Identificando uma série de contradições, leciona que “não é possível fixar, ou identificar, no mero plano do mundo físico, a esse ‘sujeito’, entre os milhões que a curtíssimos prazos – ou sem prazo – nascem e morrem”, firmando que tal coisa também não seria possível no mundo jurídico, não se podendo saber “que espécie de papel, de colaboração, ou de interesse a satisfazer, esperaria a norma realizar ao conferir subjetividade a um tão móvel, mudo e indiferente sujeito”, “que, nem ao menos, é um ‘universal concreto’ do sistema hegeliano”. Sujeito que a norma não o quis, mas que “foi contrabandeado para a Teoria Geral do Direito”.
Torquato, brilhantemente, distancia-se dos “excessos objetivistas e subjetivistas do sociologismo que deformaram realmente a imagem do fenômeno jurídico através de um longo passado de nominalismo e de solipsismo”. Não é difícil vincular seu pensamento como contraponto ao que se tem vivenciado no constitucionalismo distópico, termo cunhado por Adriano Soares da Costa, jurista e intelectual de escol, em repúdio ao irracionalismo jurídico, oriundo da justiça das ruas e das mídias, que se tem adotado nos Tribunais, cujo fervor parece coincidir com as experiências hierárquicas do medievo, tão característico das sociedades em decadência, como assinala Johan Huizinga em seu O declínio da Idade Média: “Os homens do século XV não podiam compreender que os motivos determinantes da evolução política e social pudessem ser vistos de outro ângulo que não fossem os feitos de uma nobreza belicosa e cortesã“[12], essa aberração cromática, de fato, logicamente atualizada, parece persistir com outros candidatos a protagonistas.
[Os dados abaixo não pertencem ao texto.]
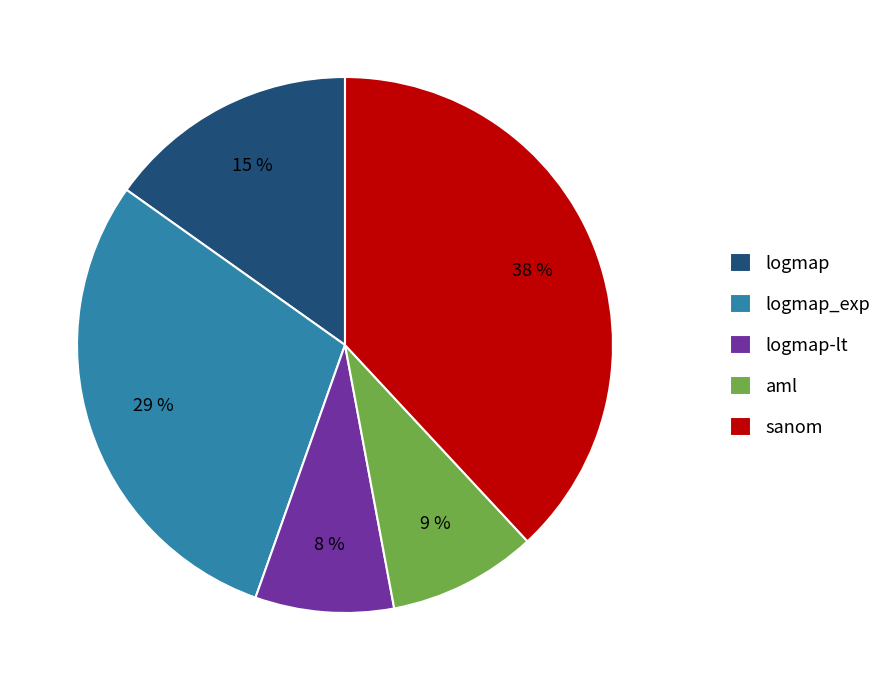

How many segments does this pie chart have?

5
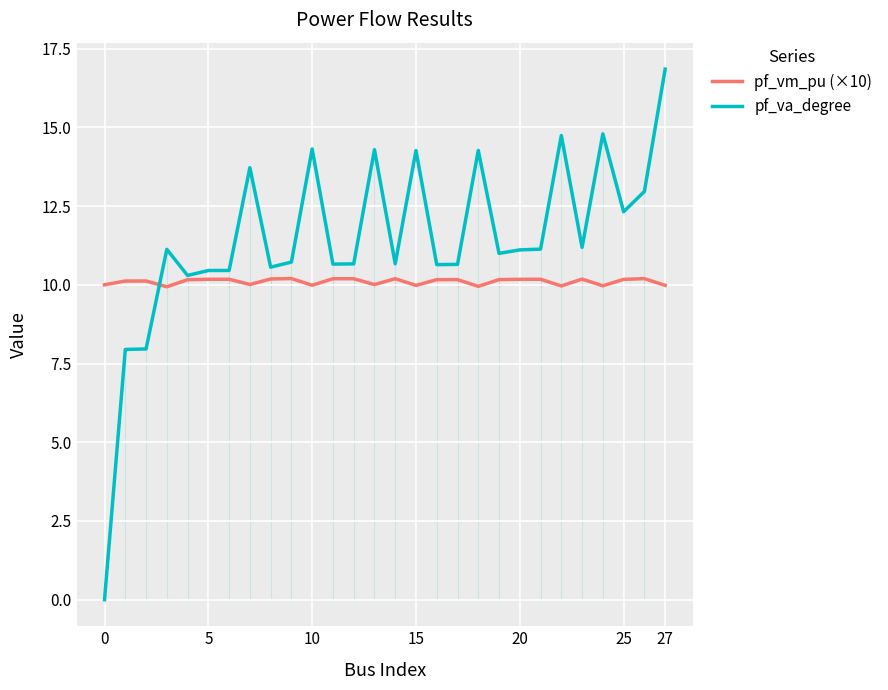

What is the highest value of the pf_va_degree series?

16.8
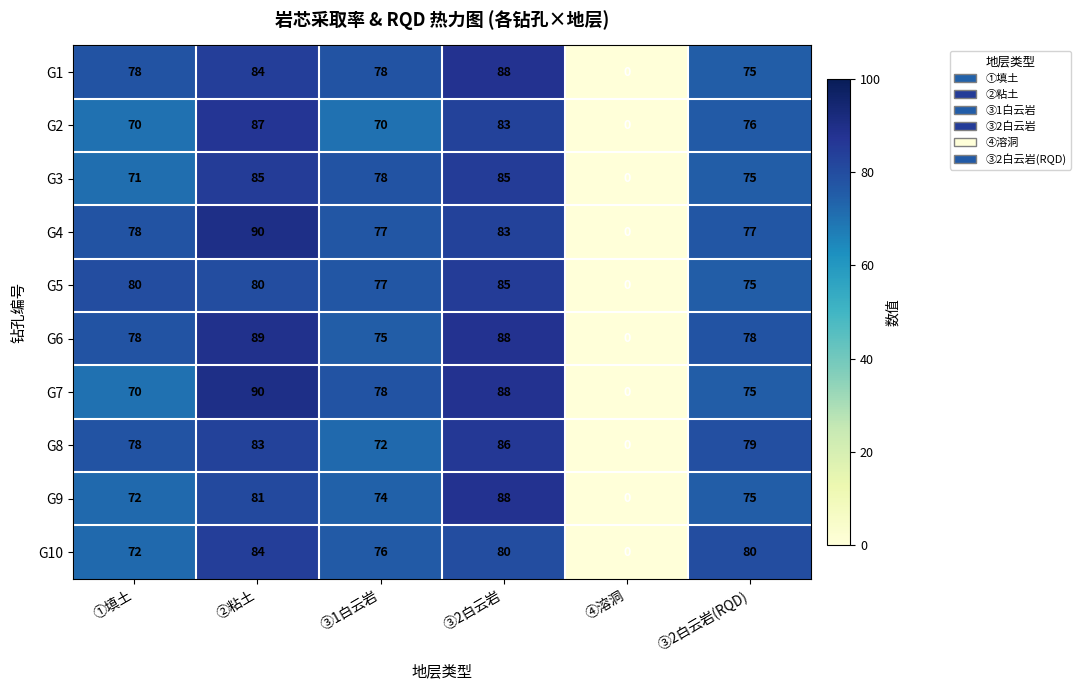

Between ①填土 and ③2白云岩, which series saw the biggest shift?

G7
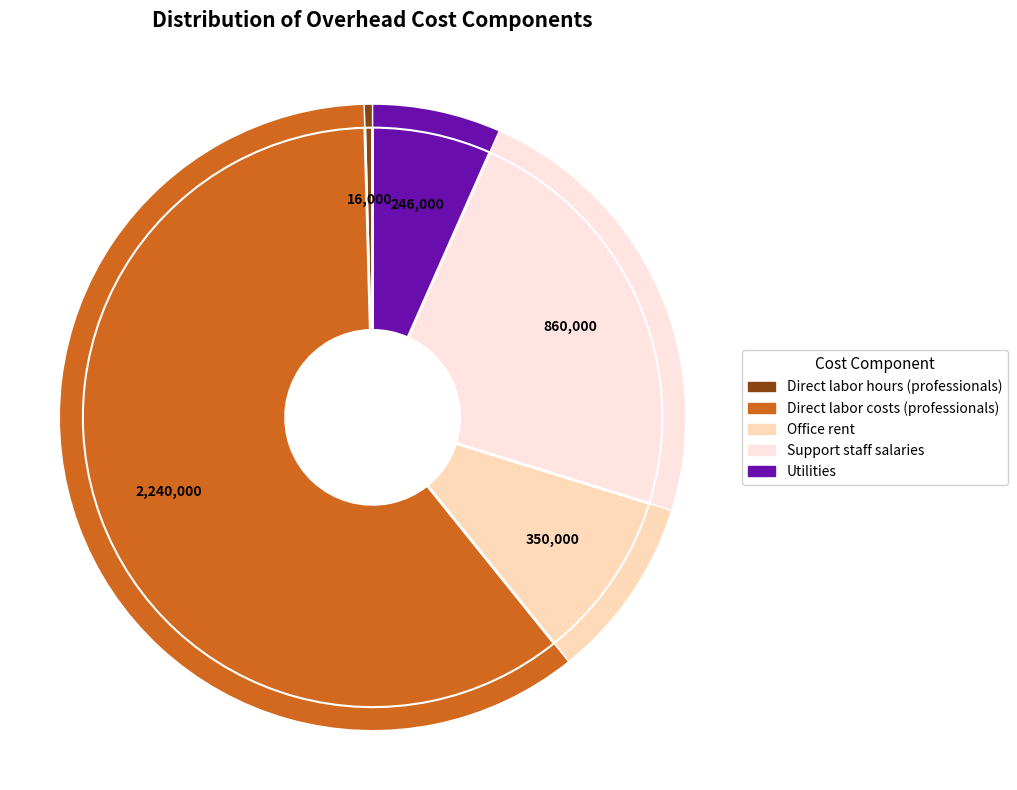

Is it true that Support staff salaries is 14% of the pie?

False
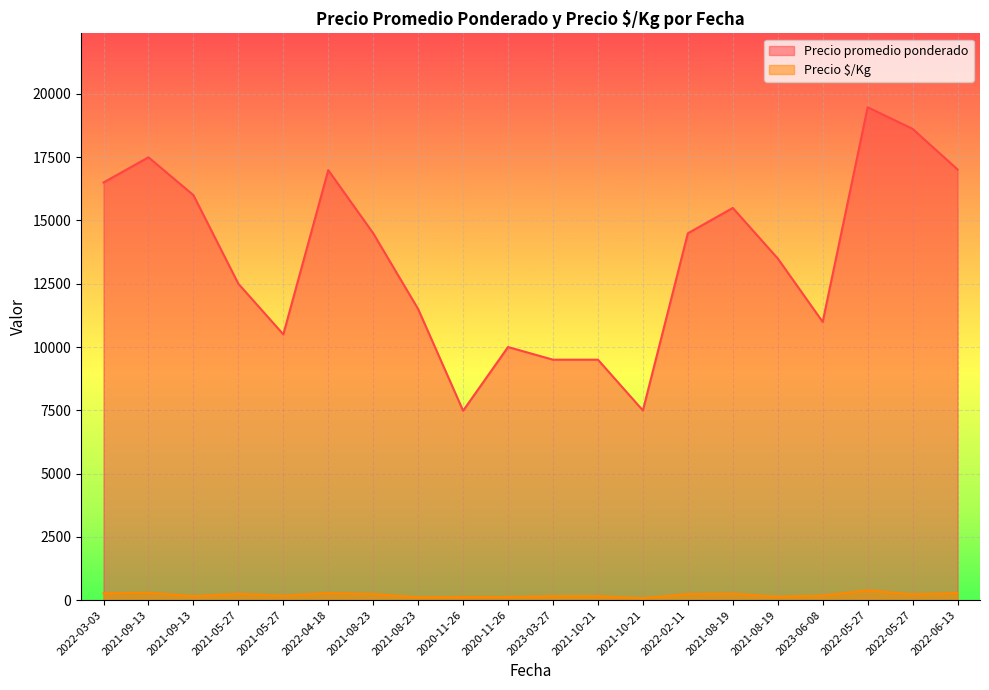

How many data points in Precio promedio ponderado are less than 14492?

10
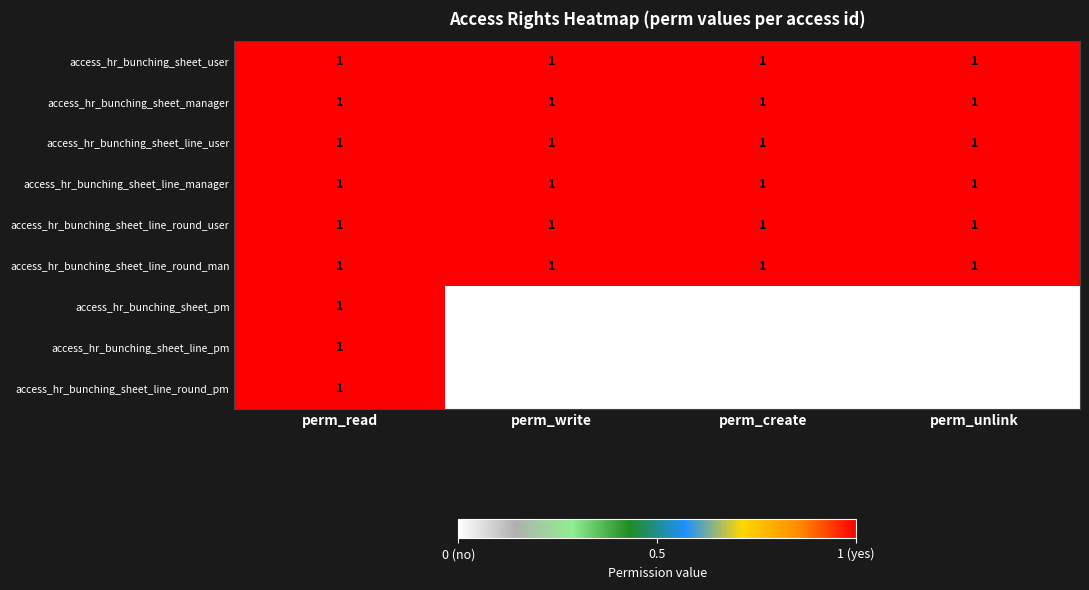

Count the access_hr_bunching_sheet_line_round_pm values in the range 0 to 1.

4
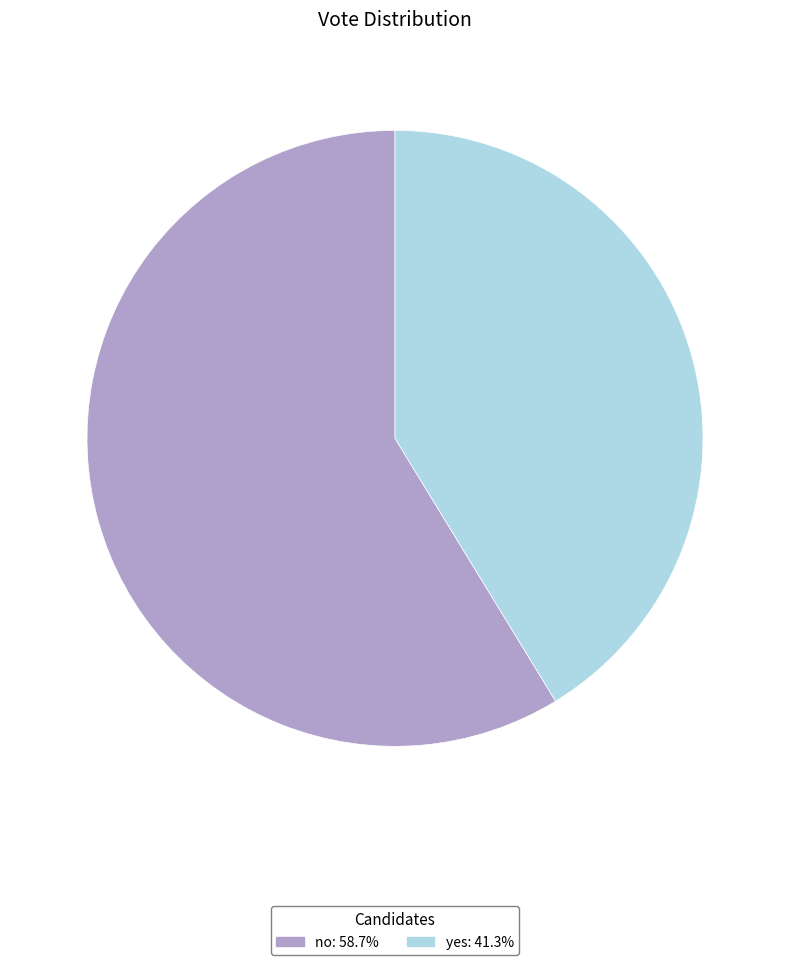

How many slices are in this pie chart?

2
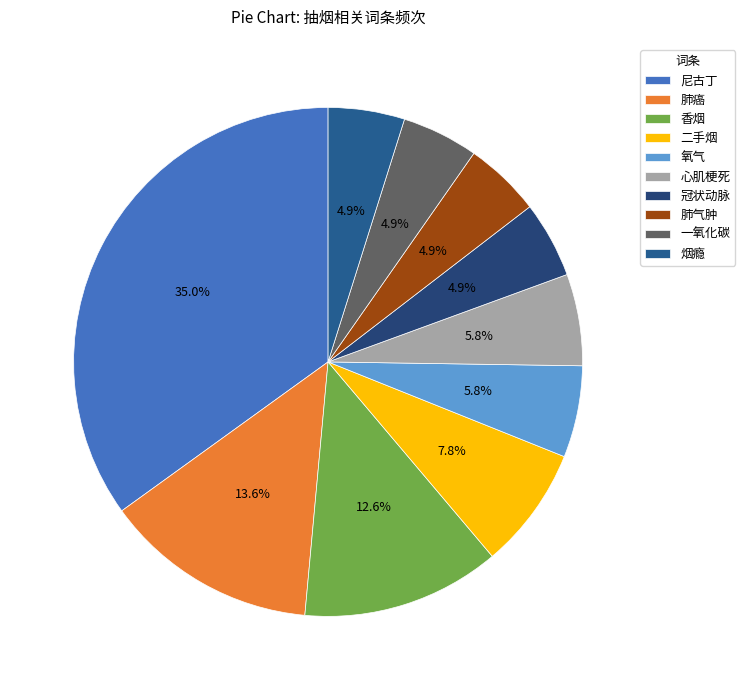

To the nearest percent, what is the combined percentage of 一氧化碳 and 肺癌?

18%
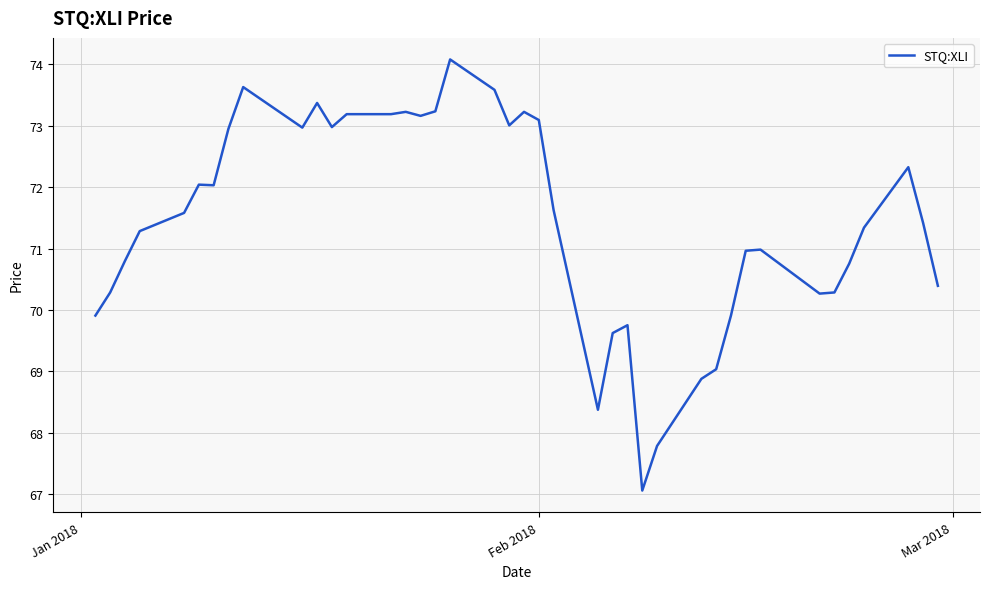

Does the chart display data point markers on the line(s)?

No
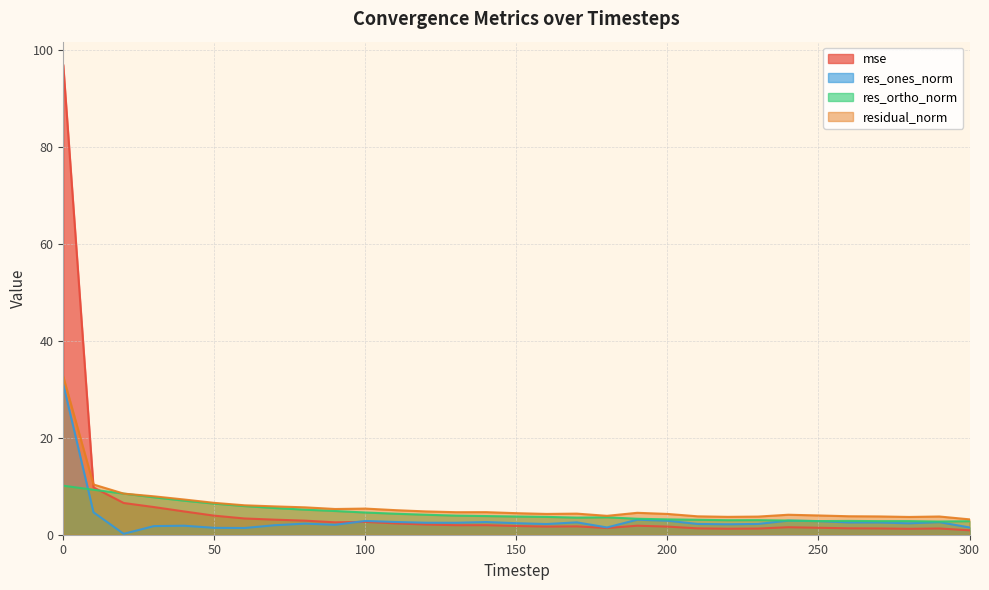

Which series has the largest total across all categories?

residual_norm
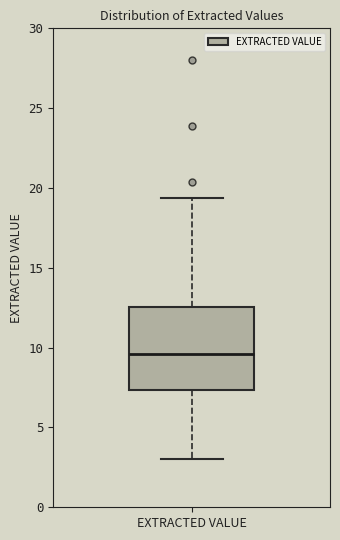

Where does the median line of the box for EXTRACTED VALUE sit on the y-axis? The values are not printed on the chart, so give them approximately, as read against the axis.

9.5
A vastidão do pensamento do grande mestre pernambucano Torquato Castro, por si mesma, já é um deslumbramento e este texto não mais que um convite à leitura de suas obras.
Notas e Referências:
[1] O professor Torquato foi Catedrático de Direito Civil, Professor Emérito, Titular da Cadeira de Direito Privado do Curso de Mestrado da Faculdade de Direito do Recife e autor de importantes livros, um dos maiores expoentes da Teoria Geral do Direito.
[2] TORQUATO CASTRO. Teoria da situação jurídica em direito privado nacional. São Paulo: Saraiva, 1985.
[3] PONTES DE MIRANDA. Tratado de Direito Privado. 3.ª ed., Tomo I. Rio de Janeiro: Borsoi, 1970.
[4] PEIRCE, Charles Sanders. Semiótica. Trad. José Teixeira Coelho Neto, 3.ª ed., São Paulo: Perspectiva, 2000.
[5] SAUSSURE, Ferdinand. Curso de lingüística geral. Trad. Chelini, Antônio; Paes, José Paulo; Blikstein, Izidoro. São Paulo: Cultrix, 2006.
[6] ECO, Humberto. Tratado geral de semiótica. Trad. Danese, Antônio de Pádua e César Cardozo de Souza, Gilson. São Paulo: Perspectiva, 2000.
[7] HJELMSLEV, Louis. Prolegômenos a uma teoria da linguagem. Trad. Coelho Netto, J. Teixeira. São Paulo: Perspectiva, 1975.
[8] BARTHES, Roland. Elementos de semiologia. Trad. Maria Margarida Barahona. São Paulo: Cultrix, s/d.
[9] LOURIVAL VILANOVA. Causalidade e relação no direito. 2.ª ed., São Paulo: Saraiva, 1989.
[10] LOURIVAL VILANOVA. Estruturas lógicas e o Sistema de Direito Positivo. 3.ª ed., São Paulo: Noeses, 2005.
[11] MARSEL BOTELHO. A estrutura semiótica da norma jurídica. No prelo.
[12] HUIZINGA, Johan. O declínio da Idade Média. 2.ª ed., Trad. Augusto Abelaira, Lisboa: Ulisseia, 1996.